Fragmento seleccionado —
La falla en el desierto de Miguel Arraiz, el valenciano detrás del diseño del último festival Burning Man
En Black Rock, Nevada, se erige cada agosto una ciudad efímera para albergar el festival Burning Man. En medio del caos, un templo para la paz y el recogimiento que, al final del evento, arderá. Por primera vez lo ha diseñado un español, el valenciano Miguel Arraiz


Gabe Kim se gana la vida como puede conduciendo un Uber por San Francisco. Tiene 38 años y hace 10 meses dejó el estudio en el que trabajaba como artista en Los Ángeles para mudarse aquí con una sola misión: colaborar en la construcción del templo de Burning Man. Ha ido cuatro veces al famoso festival, esa celebración entre verbena psicodélica y espiritual de final del verano en mitad del desierto de Nevada, y lo que más le conmovió cada una de esas veces fue “ver arder el templo”. Así que este año, Gabe ha decidido que será uno de los 900 voluntarios que participarán en la construcción de este gran monumento efímero. En Burning Man, casi todo se levanta con las manos de trabajadores comprometidos que, como él, no cobran ni un dólar. Cuando el templo esté acabado, Gabe planea dejar allí una foto y una carta. Su hermano murió de forma repentina a los 21 años, cuando él tenía 18. Nunca pudo despedirse de él.
Cada año, decenas de miles de personas se reúnen en el desierto de Black Rock —con sus 2.600 kilómetros cuadrados, es la superficie plana más grande de Estados Unidos, incrustada en Nevada— para levantar una ciudad efímera que dura lo que la fiesta: una semana. Es un experimento social, una comunidad en la que no vale el dinero y todo se comparte. La playa, que es como se llama el área donde se levanta esta urbe, es una utopía temporal, mezcla de creatividad, polvo y fuego. Y en ese ambiente de caos controlado y euforia, el templo es un espacio de silencio y recogimiento.

Instrucción 1 —
Responde según el texto sobre Burning Man:
(a) ¿Qué edad tiene Gabe Kim?
(b) ¿Cuántos voluntarios participarán en la construcción del templo?
(c) ¿Cuánto dura la ciudad efímera que se levanta en Black Rock?
Instrucción 2 — Traduce al inglés esta oración del texto sobre Burning Man: "Es un experimento social, una comunidad en la que no vale el dinero y todo se comparte."
Instrucción 3 — Prosigue el texto sobre el templo de Burning Man a partir de su última oración.

Listado de datos —

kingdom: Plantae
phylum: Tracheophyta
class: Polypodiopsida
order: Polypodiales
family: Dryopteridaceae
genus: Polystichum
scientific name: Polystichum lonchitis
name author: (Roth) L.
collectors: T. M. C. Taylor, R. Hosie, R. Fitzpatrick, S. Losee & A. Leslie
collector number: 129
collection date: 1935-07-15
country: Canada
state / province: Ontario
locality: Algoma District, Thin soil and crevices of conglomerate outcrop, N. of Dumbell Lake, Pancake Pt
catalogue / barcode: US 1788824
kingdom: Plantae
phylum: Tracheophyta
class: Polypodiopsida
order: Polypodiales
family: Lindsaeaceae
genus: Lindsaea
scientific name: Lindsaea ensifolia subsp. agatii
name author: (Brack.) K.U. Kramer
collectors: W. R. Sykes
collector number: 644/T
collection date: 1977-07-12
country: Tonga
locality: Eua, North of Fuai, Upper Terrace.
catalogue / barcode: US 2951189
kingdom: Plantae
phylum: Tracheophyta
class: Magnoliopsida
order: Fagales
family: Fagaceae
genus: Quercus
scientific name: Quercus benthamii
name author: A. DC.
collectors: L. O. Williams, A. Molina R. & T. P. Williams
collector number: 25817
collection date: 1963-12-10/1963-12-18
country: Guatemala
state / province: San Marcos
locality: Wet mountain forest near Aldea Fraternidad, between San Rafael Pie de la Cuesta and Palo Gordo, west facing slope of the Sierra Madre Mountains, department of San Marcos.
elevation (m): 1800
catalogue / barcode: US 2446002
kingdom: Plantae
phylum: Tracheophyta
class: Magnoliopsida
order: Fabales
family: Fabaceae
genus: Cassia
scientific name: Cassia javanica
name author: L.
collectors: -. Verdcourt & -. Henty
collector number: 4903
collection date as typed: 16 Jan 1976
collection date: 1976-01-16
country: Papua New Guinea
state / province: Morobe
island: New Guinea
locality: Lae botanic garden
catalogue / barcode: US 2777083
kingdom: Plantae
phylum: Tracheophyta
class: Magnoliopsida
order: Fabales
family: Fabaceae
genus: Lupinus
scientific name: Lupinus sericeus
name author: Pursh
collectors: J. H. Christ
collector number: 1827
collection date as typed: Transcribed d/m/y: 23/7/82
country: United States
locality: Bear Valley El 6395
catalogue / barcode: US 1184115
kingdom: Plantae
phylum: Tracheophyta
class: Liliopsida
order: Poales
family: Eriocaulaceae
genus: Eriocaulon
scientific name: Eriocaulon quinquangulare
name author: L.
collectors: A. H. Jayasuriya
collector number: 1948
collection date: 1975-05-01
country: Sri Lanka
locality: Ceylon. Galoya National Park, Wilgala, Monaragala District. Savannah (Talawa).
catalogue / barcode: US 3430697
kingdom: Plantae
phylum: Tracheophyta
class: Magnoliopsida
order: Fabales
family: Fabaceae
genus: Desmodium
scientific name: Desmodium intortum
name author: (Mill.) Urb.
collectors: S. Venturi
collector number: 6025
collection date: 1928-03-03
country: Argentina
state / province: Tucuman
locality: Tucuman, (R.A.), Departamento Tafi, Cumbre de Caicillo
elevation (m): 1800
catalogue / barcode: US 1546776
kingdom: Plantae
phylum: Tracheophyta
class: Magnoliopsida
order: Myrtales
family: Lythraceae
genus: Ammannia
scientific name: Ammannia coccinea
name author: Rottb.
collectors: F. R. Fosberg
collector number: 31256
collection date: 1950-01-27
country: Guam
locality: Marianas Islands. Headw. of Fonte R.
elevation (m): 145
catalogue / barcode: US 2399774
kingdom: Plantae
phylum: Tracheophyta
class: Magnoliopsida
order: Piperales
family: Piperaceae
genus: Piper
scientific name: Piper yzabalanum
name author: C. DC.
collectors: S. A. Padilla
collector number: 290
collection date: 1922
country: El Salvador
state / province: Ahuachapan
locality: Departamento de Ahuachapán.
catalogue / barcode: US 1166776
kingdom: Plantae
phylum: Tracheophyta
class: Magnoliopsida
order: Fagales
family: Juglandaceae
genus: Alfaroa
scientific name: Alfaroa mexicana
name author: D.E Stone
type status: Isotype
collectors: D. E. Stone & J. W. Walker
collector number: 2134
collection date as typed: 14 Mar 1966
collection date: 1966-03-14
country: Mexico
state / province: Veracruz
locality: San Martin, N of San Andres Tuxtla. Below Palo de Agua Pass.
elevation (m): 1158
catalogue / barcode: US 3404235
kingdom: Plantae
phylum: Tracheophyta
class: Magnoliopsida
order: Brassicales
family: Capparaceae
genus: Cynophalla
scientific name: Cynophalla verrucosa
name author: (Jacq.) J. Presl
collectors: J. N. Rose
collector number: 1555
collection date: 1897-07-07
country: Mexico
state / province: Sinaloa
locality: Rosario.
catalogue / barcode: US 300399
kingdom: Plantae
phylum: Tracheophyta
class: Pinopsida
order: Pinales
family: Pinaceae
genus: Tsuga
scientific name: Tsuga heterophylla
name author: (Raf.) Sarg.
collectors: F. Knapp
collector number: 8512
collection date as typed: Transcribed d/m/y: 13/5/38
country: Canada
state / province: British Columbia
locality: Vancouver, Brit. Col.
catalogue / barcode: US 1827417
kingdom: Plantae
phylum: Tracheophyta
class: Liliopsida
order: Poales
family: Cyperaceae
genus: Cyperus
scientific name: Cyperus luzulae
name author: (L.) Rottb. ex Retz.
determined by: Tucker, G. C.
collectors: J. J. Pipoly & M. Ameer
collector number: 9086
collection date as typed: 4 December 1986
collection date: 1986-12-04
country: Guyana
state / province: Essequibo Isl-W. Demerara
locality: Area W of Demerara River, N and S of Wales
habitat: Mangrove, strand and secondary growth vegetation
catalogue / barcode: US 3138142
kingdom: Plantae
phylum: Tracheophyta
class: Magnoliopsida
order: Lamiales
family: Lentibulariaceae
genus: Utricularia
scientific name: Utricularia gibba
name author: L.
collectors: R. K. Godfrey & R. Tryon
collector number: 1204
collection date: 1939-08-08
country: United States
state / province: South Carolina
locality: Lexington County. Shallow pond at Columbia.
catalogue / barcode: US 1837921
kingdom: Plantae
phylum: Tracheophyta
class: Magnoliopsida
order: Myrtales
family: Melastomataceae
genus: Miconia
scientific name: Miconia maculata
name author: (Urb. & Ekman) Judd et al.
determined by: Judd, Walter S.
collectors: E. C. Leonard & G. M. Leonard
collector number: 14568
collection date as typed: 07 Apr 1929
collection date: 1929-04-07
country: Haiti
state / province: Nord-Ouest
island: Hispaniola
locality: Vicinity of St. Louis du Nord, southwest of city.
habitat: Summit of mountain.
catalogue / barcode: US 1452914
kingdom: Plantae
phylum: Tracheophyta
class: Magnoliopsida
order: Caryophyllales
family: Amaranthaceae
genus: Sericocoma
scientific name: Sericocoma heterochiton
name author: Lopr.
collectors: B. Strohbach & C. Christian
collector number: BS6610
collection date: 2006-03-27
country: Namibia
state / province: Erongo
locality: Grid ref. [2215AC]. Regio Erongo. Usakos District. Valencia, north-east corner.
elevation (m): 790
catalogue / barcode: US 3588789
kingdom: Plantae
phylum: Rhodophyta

Resultado 1 —
(a) 38 años.
(b) 900.
(c) Una semana.

Resultado 2 — It is a social experiment, a community in which money has no value and everything is shared.

Resultado 3 —
El ganador del concurso para construirlo este año es, por primera vez, un español: el arquitecto valenciano Miguel Arraiz (50 años). Desarrolló el proyecto con Javier Molinero y Javier Bono, aunque fue él quien más se implicó personalmente. Como Gabe, lo ha dejado todo para dedicarse por completo a esta misión. Mientras el resto del campamento vibre a finales de agosto en una fiesta con esculturas monumentales, bicicletas iluminadas, drogas, carrozas y música electrónica, la creación de Arraiz ofrecerá otra cosa: un lugar para el duelo, la memoria y el perdón. Allí se cuelgan sobre todo fotos de seres queridos que ya no están y cartas, pero también ecografías, vestidos de boda, cascos de moto, de fútbol americano…
Para Crimson Rose (74 años, Port Hueneme, California), cofundadora del proyecto Burning Man, la quema del templo es también un acto de generosidad: “Al honrar a quienes nos han dejado, mantenemos viva su memoria. Los artistas que se sienten llamados a crear una obra que será liberada por las llamas tienen un carácter muy especial. En lugar de aferrarse a la obra como algo que guardarían en un museo, lo entregan a la comunidad a través del fuego. Y lo que queda es la memoria, que vivirá mucho más”, cuenta Rose desde su casa próxima a Reno (Nevada), cerca de donde se levantará la ciudad efímera de Black Rock City.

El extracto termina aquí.